6) Quão longe é possível ir em termos das informações falsas a serem implantadas?

Psicólogos cognitivistas testaram sistematicamente os limites do Efeito da Falsa Informação. Entretanto, ainda não sabemos exatamente quais são os limites em termos do quão elaborada ou de qual natureza as informações falsas podem ser e ainda afetarem uma memória fatídica. Estudos experimentais e relatos de casos apontam para alguns casos curiosos, como pessoas que foram levadas a acreditar que quando tinham seis anos de idade ficaram perdidas em um shopping e foram resgatadas por uma pessoa mais velha, pessoas que foram enganadas a lembrar que foram vítimas de um ataque animal ou então quase se afogaram e foram salvas pelo salva-vidas, e pessoas que acreditaram ter visto um celeiro que na verdade não existia.

Parece haver, contudo, um padrão na formação destas memórias: elas começam com a introdução de algumas poucas falsas informações e vão se complexificando ao longo do tempo, com a adição de mais informações, até o ponto em que o sujeito alega lembrar da ocasião (falsa) detalhadamente. Um outro exemplo paradigmático diz respeito às pessoas que foram convencidas, através de panfletos falsos e algumas dicas contextuais, a terem visitado a Disney e terem interagido com o boneco do Perna-Longa – sendo que este personagem não é da Disney e, portanto, nunca poderia ter estado naquele lugar. Este e outros casos de formação de memórias de fatos impossíveis, ou no mínimo improváveis, oferecem insights quanto a relatos de abdução e outros casos bizarros.

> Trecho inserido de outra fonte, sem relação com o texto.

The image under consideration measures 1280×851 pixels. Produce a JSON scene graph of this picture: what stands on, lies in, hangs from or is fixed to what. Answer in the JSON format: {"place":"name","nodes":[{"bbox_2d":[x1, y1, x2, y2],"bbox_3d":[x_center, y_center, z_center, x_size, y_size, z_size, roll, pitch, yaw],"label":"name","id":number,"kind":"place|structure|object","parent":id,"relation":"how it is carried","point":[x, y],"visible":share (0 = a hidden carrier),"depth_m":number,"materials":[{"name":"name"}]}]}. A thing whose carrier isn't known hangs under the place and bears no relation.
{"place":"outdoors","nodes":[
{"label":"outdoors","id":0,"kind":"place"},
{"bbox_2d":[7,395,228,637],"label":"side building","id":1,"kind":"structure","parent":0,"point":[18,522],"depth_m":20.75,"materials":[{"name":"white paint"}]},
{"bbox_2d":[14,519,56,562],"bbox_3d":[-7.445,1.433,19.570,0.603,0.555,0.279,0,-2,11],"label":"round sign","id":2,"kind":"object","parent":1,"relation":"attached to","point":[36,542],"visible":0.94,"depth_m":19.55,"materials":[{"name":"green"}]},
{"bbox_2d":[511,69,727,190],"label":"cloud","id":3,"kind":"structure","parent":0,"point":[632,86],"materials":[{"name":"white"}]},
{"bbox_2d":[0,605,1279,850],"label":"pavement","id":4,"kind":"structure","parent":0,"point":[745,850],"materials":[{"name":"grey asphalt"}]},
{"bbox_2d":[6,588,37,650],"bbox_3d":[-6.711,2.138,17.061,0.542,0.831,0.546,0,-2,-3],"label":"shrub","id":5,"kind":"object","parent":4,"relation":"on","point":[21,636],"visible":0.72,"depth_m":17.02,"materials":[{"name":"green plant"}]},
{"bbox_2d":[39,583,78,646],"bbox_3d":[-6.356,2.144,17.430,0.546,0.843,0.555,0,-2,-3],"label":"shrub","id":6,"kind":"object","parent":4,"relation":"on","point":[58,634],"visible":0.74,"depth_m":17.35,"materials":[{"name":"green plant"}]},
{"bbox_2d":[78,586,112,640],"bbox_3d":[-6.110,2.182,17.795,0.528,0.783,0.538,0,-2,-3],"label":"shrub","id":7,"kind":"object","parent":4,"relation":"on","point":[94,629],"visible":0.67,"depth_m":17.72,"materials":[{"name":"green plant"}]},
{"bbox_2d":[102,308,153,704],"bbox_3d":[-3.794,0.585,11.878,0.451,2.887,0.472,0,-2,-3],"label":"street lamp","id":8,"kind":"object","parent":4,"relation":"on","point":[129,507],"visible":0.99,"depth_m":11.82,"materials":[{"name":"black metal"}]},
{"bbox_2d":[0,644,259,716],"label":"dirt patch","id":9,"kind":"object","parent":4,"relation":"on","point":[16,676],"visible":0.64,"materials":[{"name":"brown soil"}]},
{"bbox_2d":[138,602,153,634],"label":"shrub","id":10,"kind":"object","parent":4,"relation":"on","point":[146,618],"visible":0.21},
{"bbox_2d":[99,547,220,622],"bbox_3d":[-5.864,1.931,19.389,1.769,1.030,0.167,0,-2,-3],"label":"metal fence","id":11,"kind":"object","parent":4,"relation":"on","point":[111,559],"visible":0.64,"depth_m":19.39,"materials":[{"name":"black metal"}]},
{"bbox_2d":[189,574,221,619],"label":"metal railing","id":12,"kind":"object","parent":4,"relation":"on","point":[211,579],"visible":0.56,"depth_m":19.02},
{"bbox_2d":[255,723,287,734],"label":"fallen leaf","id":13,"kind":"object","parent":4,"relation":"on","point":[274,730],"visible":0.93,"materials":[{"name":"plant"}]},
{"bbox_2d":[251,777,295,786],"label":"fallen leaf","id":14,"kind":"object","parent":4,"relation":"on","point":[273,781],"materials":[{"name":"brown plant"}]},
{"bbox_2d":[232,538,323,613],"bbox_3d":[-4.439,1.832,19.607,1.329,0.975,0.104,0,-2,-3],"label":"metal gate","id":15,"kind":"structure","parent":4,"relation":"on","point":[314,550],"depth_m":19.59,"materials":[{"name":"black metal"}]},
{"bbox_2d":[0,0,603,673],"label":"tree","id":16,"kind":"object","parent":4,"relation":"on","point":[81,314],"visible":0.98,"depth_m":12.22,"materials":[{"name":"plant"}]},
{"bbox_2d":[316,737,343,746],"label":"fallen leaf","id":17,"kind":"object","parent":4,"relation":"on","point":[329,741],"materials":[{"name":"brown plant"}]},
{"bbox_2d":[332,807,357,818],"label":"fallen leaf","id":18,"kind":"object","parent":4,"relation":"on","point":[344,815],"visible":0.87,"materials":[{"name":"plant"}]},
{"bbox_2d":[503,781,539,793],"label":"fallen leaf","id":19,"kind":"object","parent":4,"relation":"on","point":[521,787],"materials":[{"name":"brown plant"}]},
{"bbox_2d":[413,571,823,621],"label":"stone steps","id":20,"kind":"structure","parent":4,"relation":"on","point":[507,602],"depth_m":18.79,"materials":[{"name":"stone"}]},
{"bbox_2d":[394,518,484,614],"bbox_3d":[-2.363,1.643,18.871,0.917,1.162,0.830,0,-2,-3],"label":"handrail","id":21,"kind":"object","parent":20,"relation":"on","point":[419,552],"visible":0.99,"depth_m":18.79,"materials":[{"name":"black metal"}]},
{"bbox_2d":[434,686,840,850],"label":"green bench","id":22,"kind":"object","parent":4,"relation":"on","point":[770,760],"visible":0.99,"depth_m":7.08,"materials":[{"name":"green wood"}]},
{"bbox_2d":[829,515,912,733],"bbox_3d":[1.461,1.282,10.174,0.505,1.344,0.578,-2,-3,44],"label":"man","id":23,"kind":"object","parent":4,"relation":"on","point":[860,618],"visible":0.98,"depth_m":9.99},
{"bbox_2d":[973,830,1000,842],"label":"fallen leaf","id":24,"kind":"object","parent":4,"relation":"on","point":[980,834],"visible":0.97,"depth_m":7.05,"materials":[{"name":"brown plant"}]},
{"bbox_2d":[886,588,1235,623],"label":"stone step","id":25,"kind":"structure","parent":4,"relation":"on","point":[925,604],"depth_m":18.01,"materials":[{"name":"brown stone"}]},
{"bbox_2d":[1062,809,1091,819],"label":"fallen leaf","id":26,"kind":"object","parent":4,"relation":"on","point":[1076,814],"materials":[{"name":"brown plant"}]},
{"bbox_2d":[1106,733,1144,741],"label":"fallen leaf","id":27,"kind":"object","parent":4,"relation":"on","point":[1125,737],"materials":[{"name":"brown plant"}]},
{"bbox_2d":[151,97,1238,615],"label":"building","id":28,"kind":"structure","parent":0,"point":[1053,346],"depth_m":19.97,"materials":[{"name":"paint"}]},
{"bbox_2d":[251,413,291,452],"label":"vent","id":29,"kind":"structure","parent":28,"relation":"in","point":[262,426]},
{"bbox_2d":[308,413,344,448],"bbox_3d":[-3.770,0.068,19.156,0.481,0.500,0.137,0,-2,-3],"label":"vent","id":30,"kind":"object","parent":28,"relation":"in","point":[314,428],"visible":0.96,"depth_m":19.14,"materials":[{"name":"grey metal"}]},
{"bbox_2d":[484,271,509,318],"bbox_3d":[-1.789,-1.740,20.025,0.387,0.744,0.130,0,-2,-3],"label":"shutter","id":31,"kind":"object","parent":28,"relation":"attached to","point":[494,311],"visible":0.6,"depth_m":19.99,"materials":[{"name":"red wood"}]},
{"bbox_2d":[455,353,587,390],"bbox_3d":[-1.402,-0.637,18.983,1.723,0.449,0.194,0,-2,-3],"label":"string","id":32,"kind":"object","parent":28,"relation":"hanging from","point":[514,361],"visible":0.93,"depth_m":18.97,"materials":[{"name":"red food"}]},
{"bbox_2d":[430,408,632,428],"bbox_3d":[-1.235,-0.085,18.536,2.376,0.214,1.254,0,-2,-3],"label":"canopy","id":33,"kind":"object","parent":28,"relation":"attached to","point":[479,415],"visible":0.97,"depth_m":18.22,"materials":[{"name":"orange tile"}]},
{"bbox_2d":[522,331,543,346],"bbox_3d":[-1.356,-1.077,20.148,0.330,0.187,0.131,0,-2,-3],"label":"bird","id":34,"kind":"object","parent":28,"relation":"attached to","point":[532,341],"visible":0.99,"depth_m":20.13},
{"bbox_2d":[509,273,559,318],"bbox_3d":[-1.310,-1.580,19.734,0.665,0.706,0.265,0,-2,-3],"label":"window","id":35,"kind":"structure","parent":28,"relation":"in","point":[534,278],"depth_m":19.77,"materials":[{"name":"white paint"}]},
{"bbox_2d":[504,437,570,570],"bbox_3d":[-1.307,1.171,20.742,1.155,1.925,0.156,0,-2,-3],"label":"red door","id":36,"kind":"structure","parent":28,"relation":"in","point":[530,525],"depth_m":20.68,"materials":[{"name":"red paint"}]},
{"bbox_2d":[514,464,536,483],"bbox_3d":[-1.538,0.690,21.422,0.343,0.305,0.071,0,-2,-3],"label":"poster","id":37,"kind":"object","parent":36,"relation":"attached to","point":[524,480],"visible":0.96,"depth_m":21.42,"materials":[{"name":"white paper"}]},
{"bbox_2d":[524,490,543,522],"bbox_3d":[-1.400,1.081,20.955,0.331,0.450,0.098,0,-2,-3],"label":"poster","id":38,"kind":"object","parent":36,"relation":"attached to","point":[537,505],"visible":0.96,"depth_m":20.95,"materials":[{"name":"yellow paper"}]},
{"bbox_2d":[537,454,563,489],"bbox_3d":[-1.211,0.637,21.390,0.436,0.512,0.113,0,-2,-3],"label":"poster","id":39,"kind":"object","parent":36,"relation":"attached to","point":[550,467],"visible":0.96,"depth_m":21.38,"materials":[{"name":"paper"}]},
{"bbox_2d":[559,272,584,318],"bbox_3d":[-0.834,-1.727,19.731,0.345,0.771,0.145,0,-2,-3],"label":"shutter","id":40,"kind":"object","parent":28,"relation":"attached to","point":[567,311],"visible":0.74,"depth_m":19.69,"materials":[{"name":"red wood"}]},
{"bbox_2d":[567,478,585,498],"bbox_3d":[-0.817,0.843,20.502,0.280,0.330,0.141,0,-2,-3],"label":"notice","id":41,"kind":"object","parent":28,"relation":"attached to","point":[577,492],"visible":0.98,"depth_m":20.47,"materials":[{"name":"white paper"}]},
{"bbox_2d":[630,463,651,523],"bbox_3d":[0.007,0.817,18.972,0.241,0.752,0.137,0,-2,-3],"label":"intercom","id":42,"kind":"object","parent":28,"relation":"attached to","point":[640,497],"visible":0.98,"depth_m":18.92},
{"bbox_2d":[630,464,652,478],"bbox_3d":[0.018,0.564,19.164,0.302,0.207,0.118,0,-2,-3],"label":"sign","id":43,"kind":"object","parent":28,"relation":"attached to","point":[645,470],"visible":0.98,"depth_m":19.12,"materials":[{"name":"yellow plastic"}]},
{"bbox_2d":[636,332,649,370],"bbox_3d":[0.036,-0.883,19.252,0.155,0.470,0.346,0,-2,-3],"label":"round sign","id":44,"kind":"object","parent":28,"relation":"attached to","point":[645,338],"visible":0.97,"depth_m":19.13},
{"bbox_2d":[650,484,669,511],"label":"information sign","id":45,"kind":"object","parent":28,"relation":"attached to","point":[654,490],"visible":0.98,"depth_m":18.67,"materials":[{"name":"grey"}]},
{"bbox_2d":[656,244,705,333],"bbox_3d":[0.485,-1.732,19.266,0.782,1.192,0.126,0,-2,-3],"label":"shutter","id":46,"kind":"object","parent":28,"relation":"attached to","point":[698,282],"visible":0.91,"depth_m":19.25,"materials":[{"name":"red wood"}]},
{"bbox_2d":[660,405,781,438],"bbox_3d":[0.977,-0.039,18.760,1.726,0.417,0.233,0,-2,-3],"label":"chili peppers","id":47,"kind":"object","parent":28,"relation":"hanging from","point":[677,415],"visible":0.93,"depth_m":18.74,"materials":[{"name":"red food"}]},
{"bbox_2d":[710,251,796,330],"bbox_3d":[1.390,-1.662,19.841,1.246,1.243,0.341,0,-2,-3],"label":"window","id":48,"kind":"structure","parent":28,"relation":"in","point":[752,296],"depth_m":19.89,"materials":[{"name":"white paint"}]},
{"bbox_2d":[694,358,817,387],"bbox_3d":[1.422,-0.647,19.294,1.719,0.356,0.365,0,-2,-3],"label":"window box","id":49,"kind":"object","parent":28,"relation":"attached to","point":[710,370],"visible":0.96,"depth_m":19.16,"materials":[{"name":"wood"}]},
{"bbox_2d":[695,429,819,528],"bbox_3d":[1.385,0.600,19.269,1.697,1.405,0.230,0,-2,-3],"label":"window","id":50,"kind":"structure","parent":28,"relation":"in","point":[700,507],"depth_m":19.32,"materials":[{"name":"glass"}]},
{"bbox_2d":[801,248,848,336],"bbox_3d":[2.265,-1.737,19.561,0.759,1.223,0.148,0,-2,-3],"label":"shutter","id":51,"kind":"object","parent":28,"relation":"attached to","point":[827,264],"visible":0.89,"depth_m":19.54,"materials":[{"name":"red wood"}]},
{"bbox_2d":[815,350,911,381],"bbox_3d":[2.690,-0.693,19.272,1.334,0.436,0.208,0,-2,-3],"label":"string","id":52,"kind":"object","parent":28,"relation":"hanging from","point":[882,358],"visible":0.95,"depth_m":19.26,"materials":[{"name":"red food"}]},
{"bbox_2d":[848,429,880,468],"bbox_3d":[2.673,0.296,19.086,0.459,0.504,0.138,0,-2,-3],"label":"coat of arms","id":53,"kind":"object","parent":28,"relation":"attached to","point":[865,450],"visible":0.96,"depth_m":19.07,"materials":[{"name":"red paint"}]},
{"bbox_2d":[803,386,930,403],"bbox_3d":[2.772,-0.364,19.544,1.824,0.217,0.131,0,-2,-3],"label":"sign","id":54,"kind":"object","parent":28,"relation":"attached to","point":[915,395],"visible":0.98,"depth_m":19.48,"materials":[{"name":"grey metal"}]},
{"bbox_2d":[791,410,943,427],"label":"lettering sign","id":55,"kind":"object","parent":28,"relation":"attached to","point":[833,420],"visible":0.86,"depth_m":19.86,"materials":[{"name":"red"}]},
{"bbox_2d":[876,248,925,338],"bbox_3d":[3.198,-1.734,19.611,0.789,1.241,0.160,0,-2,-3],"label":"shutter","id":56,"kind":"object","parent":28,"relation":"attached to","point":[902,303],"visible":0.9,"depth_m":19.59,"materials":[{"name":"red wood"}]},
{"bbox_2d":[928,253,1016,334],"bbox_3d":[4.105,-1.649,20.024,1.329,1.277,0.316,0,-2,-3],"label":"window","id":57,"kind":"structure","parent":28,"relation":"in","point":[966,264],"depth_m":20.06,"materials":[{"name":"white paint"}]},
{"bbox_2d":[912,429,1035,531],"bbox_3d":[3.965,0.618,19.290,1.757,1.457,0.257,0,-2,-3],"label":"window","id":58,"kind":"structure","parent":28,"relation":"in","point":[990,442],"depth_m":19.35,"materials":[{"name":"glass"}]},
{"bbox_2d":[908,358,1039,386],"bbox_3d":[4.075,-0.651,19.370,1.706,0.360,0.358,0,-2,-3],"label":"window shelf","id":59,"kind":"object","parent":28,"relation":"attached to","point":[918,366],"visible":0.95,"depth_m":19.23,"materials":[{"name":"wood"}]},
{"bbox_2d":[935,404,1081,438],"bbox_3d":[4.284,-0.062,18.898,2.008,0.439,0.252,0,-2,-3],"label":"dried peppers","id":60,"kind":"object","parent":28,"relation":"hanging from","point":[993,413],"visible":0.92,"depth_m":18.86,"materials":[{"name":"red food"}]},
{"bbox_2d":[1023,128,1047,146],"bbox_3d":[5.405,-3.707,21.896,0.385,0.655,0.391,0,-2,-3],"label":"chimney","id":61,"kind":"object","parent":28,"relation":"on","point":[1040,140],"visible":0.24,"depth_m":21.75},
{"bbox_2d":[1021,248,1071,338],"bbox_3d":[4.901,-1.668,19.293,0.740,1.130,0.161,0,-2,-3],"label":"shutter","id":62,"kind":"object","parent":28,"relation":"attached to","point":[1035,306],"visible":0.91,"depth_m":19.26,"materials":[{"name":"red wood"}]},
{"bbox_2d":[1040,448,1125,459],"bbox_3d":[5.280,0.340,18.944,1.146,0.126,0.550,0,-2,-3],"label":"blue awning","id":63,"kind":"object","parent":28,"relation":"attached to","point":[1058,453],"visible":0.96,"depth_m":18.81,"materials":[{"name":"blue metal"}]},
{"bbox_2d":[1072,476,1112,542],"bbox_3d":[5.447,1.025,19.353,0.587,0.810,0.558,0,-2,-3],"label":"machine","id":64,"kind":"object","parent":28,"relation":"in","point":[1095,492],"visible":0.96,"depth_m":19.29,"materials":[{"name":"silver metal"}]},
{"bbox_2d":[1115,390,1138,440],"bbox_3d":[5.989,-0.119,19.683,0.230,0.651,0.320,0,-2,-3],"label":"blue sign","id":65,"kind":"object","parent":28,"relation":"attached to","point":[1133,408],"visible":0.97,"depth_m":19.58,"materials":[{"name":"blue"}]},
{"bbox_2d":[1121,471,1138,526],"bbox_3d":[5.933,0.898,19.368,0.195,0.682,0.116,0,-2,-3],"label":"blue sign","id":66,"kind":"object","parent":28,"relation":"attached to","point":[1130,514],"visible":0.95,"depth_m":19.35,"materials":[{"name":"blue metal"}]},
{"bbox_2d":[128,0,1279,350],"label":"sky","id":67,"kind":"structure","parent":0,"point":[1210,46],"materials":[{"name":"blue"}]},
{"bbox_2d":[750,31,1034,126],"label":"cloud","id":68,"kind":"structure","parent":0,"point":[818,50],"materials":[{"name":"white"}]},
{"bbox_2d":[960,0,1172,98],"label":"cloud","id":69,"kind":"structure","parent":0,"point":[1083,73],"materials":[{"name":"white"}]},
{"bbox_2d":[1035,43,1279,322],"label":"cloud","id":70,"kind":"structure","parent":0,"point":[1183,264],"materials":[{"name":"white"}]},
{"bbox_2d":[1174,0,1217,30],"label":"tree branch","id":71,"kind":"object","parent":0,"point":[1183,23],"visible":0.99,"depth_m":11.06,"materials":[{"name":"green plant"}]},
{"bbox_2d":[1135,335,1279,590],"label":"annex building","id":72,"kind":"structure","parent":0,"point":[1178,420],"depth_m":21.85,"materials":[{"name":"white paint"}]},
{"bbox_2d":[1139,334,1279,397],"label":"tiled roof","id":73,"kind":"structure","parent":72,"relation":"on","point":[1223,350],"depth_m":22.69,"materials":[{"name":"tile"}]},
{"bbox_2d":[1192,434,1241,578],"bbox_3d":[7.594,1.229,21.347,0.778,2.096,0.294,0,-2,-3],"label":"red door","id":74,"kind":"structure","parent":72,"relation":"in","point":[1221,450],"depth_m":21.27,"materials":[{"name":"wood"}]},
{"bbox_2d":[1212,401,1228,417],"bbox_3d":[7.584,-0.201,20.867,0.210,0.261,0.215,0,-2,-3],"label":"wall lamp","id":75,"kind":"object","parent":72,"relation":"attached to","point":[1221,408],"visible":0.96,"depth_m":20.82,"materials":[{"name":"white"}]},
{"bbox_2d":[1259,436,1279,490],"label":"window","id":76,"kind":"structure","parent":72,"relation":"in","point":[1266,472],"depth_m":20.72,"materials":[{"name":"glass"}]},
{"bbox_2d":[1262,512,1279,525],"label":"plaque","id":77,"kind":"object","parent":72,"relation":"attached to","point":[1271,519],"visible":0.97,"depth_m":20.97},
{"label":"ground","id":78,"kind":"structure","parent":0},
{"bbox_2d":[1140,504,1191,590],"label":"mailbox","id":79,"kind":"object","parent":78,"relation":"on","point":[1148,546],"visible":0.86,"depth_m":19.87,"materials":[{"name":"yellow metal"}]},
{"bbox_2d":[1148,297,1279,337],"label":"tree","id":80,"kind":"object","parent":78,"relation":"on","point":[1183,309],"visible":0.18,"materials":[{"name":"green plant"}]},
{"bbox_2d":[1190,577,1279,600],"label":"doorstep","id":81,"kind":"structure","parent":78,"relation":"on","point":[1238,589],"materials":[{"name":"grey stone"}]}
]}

Fonte: https://goo.gl/7r5w2P


Como podemos observar, o Efeito da Falsa Informação é um fenômeno cognitivo complexo e de grande interesse para as mais diversas práticas humanas, em especial no contexto do exercício da Psicologia Jurídica. Através do conhecimento deste fenômeno, e em posse de informações relevantes, um psicólogo poderia até mesmo vir a invalidar um testemunho. De maneira mais ampla, o estudo do Efeito da Falsa Informação pode fornecer orientações preciosas quanto às circunstâncias e real valor de testemunhos que se apoiam sobre a memória de indivíduos.